# stop dog barking software



## b1ffyi59 (Mar 6, 2005)

Hello to everyone
This might seem funny to a lot of people,but I live in China ,where people don't have any respect for other people's well being.I live in a condo complex with a few dogs in the place that won't stop barking at all hours.I would prefer to wake up at the sound of birds than dogs.Is there any software that exists that I could use on my computer to emit some kind of sound that would stop dogs from barking.I know they make dog whistles that can do that,but I am trying to avoid having to get up to blow a whistle every time I hear continuous dog barking.
Thank you
Jean-Guy Roberge
[email protected]


----------



## new tech guy (Mar 27, 2006)

I have an idea, get one of those dog whistles and record the sound to the pc using the windows sound recorder and computer microphone and just play that back whenever the dog starts barking and that might work although i cant make any gaurantees.


----------



## JohnWill (Oct 19, 2002)

I suspect you'll need something better than the typical PC speakers to actually output the frequencies that the dog whistle uses.
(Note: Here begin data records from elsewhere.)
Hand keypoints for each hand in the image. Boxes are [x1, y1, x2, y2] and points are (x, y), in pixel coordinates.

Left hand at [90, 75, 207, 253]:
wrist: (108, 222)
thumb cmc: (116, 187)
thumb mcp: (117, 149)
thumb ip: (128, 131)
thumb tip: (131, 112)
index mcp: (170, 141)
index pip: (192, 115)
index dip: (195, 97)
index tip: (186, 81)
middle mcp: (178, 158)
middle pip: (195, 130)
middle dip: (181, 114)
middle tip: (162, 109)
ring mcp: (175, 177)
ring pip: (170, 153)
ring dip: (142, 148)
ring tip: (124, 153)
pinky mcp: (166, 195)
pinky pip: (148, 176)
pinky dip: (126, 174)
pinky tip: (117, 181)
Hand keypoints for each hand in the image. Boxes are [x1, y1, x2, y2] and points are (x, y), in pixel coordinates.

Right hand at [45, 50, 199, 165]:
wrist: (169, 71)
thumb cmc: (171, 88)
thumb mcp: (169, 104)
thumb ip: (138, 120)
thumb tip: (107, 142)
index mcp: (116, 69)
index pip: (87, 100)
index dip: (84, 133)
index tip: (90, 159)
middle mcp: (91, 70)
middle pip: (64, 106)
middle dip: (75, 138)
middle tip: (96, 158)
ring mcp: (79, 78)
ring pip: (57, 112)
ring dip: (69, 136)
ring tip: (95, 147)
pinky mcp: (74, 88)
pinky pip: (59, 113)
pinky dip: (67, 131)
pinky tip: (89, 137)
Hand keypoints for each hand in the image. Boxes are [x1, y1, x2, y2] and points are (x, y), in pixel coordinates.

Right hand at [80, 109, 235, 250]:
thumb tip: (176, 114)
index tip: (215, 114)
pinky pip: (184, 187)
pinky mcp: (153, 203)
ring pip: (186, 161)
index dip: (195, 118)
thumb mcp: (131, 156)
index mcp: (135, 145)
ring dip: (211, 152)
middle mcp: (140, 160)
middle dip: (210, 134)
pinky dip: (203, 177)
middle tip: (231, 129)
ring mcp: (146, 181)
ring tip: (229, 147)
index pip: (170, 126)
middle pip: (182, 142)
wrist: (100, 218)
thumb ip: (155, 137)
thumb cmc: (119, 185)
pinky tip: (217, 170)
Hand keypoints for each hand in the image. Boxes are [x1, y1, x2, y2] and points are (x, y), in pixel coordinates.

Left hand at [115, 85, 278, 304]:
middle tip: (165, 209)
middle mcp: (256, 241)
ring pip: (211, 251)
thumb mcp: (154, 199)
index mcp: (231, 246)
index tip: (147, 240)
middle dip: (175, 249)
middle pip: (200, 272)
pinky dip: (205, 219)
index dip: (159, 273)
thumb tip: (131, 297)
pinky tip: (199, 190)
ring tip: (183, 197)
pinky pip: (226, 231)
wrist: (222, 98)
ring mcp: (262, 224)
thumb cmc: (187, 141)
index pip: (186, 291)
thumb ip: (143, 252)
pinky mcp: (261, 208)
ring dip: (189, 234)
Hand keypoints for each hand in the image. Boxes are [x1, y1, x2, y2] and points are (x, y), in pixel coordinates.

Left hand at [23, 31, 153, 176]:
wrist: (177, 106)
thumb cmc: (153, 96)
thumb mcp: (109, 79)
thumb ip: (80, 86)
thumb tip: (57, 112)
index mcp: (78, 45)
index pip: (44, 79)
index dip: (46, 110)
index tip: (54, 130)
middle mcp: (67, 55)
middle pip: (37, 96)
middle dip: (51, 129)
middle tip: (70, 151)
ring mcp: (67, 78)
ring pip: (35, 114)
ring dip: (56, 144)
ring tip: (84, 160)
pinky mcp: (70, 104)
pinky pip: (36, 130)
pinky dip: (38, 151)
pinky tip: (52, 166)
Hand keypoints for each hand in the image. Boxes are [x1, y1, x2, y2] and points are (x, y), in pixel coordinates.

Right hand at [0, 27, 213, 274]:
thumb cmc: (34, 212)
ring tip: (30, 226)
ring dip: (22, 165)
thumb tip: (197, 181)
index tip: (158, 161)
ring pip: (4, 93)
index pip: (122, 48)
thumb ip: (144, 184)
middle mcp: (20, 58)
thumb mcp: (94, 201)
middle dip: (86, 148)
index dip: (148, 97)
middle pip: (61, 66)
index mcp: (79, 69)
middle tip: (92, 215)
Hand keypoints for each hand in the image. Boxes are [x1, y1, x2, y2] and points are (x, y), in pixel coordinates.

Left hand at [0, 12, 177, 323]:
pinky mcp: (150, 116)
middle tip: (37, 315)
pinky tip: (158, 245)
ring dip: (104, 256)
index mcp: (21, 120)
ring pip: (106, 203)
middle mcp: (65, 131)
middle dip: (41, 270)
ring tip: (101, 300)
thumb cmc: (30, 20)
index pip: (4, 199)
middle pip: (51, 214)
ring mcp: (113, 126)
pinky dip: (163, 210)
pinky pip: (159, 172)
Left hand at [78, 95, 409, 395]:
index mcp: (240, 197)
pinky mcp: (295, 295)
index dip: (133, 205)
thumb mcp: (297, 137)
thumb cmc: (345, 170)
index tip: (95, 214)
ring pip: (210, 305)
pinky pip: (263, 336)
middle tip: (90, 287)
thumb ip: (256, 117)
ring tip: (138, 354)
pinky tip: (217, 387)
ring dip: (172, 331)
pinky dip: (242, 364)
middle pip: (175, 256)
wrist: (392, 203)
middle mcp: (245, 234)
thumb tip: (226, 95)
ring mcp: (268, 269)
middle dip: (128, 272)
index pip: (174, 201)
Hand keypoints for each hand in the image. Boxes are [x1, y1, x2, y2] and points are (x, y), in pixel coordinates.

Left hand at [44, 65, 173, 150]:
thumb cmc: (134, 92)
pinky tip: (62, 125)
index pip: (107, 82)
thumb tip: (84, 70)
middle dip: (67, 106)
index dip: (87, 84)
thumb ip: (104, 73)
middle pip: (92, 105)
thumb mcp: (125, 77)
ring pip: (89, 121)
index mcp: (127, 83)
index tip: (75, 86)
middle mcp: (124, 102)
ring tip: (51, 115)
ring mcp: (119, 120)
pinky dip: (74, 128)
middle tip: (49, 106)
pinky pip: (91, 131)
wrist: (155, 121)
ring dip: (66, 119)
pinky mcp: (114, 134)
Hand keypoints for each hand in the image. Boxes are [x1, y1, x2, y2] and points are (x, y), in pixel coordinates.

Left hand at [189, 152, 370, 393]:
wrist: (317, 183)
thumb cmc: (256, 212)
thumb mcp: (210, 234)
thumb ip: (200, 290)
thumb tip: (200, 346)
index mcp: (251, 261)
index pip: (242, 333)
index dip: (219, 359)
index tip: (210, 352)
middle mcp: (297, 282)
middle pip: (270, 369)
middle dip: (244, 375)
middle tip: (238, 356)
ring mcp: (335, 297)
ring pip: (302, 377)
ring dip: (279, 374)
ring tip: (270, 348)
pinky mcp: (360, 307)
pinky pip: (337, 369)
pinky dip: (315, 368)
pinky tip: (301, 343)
I think you may need a piezoelectric emitter of some kind to output enough energy in the 20khz or higher band to actually get the dog's attention.
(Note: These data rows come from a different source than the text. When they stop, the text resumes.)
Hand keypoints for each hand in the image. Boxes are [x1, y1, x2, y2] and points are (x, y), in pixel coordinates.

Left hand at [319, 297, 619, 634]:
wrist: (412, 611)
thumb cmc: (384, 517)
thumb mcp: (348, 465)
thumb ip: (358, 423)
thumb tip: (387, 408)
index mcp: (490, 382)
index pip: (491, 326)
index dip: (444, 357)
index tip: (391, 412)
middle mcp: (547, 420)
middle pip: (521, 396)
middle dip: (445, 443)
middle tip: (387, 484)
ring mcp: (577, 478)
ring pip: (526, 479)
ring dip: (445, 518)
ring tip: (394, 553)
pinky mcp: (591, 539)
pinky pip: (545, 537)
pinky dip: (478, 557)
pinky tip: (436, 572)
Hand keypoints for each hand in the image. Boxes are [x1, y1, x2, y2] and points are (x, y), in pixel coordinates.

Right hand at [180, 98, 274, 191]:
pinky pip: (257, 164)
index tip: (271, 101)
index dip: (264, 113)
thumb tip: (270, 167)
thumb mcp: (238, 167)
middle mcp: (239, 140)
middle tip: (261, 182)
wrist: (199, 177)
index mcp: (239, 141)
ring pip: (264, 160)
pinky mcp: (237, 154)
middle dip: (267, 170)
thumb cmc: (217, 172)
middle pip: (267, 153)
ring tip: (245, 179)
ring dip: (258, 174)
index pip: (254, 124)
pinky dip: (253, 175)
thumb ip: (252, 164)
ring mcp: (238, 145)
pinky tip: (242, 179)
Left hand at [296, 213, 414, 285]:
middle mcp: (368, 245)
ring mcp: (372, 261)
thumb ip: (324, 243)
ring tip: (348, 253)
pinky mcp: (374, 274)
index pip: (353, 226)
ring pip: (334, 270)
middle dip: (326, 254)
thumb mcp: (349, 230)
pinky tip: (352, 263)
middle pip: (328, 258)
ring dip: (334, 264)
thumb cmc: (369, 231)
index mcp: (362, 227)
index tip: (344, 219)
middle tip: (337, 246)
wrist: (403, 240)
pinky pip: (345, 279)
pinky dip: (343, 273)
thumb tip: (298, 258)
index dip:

FWIW, since you already hear the dog barking, I don't think the computer is a necessary part of the equation, just a push button and and the deed is done.


----------



## new tech guy (Mar 27, 2006)

I realized this too, that even if the sound plays back from the pc, there is still the act of having to open the pc and press play. If the mic does pick up the frequency you should then burn the audio file to a cd and instead of having to fire up a pc, like jw said all you do is put the cd in, press play and set repeat and your done. However, I do think that a standard speaker may play it. This may sound funny but i was watching somthing on csi, and they were checking somthing out where a high pitch sound was emmitted that breaks glass and the sound came from simply an ipod in a speaker dock. Not sure how true that is to life but i do know some of the science in the show is real. Can't make a guarantee though but i would say its worth a shot.


----------



## JohnWill (Oct 19, 2002)

That's TV, we're talking real life.


----------



## new tech guy (Mar 27, 2006)

Hey it may just work. Mythbusters also blew up crystal glass with a concert amp.  So if it can reach a pitch and frequencey to break glass i think a dog whistle should be no problem for it. Why i say its still worth a shot.


----------



## heath_inla (Nov 6, 2007)

Hi, I'm having a very similar problem myself with my rear neighbor's dogs, they insist that it's their right to leave them in their backyard all day long even though they bark constantly most of the day. I've confronted them, tried to get the HOA to do something (they are worthless), and even Animal Control came out once and left them a notice but that was about it.

I'm a C# developer and if someone can provide me an ultrasonic recording like the one found in the "Bark Free Pro" device, I'll create a software program that can run on a pc. The challenge would be to create a listening device that can interpret a dog's bark from other sounds and only fire the ultrasonic sound when the Dog barks. This in theory should condition the dog not to bark. 

I'm planning on mounting huge outddor speakers on the back of my house near the roof and setting this thing to run 24 hours a day. If I get it to work, I will post the software here free. I just need an ultrasonic recording to start with, maybe a .mp3 file or .wma, or whatever.


----------